On the other hand, cellular toxicity established against the human fibroblast cells (ATCC CRL-2522) by using standard MTT assay revealed the IC50 values of 92.96 ± 0.33, 45.68 ± 5.53 and 144.54 ± 5.73 µg/mL for the NTZ, AZT and NTZ: AZT interaction complex, respectively. Significant reduction in cellular toxicity of NTZ: AZT complex compared to two drugs alone also depicted the strong interaction and biological impact on activity and bioavailability.

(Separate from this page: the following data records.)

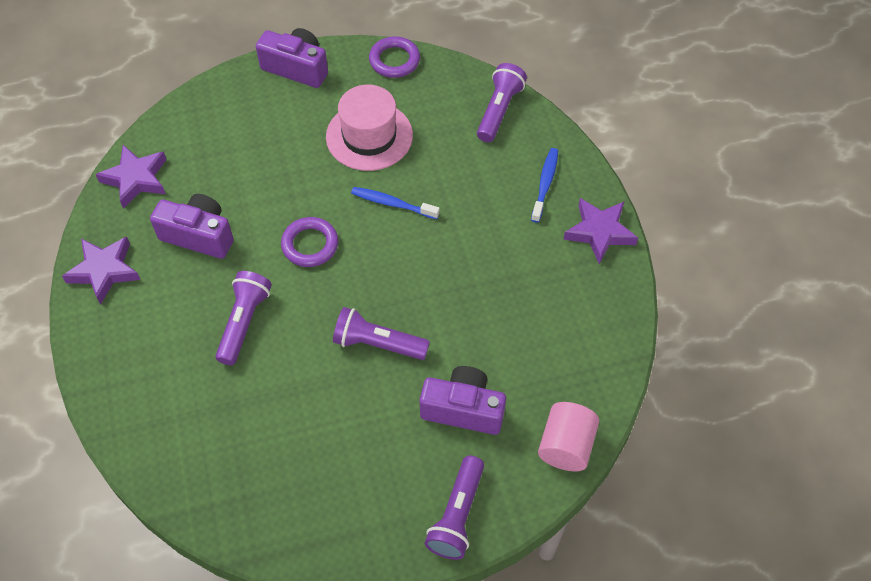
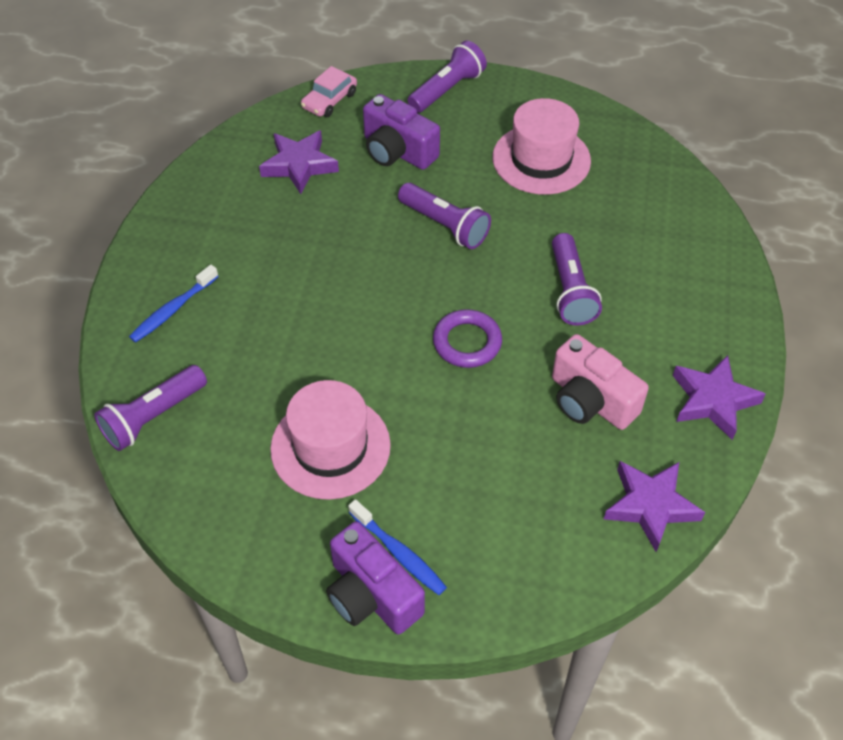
camera: 155 degrees left, 5 degrees down
(198, 235) = (590, 400): purple camera -> pink camera
(244, 322) = (570, 291): purple flashlight -> purple flashlight turned 45 degrees counterclockwise
(321, 459) = (541, 159): none -> pink hat
(392, 203) = (352, 352): blue toothbrush -> blue toothbrush (399, 553)
(394, 60) = (231, 548): purple ring -> none
(566, 446) = (329, 100): pink cylinder -> pink car
(600, 232) = (160, 242): purple star -> purple star (299, 165)

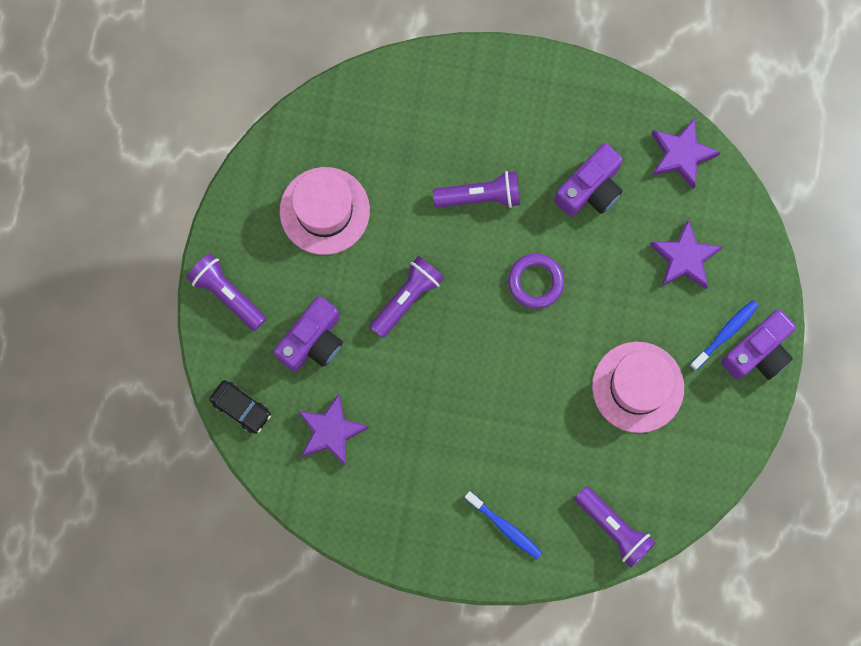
camera: 90 degrees left, 25 degrees up
(329, 100) = (241, 408): pink car -> black car
(590, 400) = (590, 189): pink camera -> purple camera
(713, 400) = (588, 98): purple star -> purple star (684, 258)

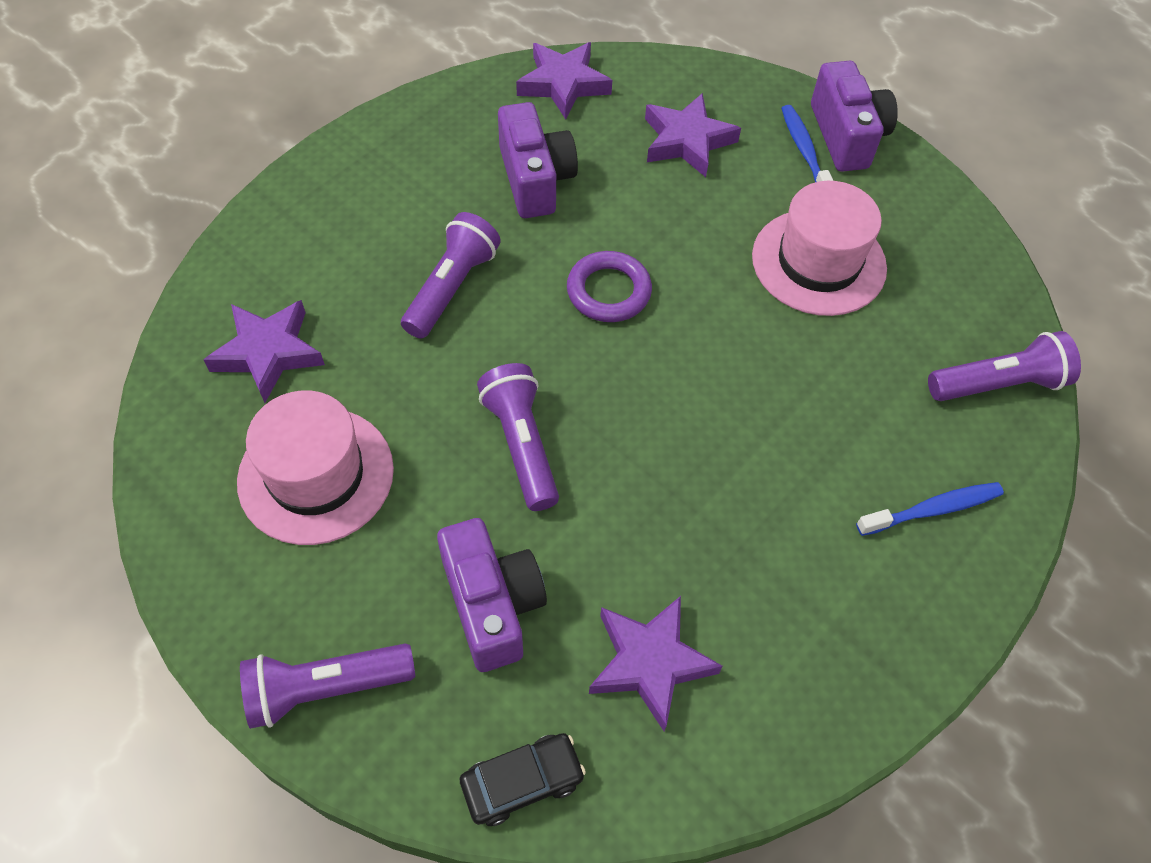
camera: 60 degrees left, 20 degrees down
(376, 133) = (268, 353): none -> purple star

Under study two drugs are widely used alone and in combination with other drugs against COVID-19. In particular, NTZ and AZT combination are successfully in practice for the early management of COVID-19, while the results of these clinical trials in the other part of world are still awaited [32–34]. To the best of our knowledge, no drug-drug or drug-disease interaction was established before in COVID-19 scenario. As NTZ is a high affinity protein binding drug, since when co-administrated with other drugs having narrow therapeutic indices and high affinity for plasma protein binding, thus the chances of unbound drug in plasma will be significantly high [31, 35]. Despite, NTZ has a favorable drug interaction profile; unfortunately, no study regarding its interaction with other co-administered drugs was known, so far [36]. As these drugs are widely in used, since there is a significant need of the time to establish their interactions with other drugs as well as with different biological matrices [37].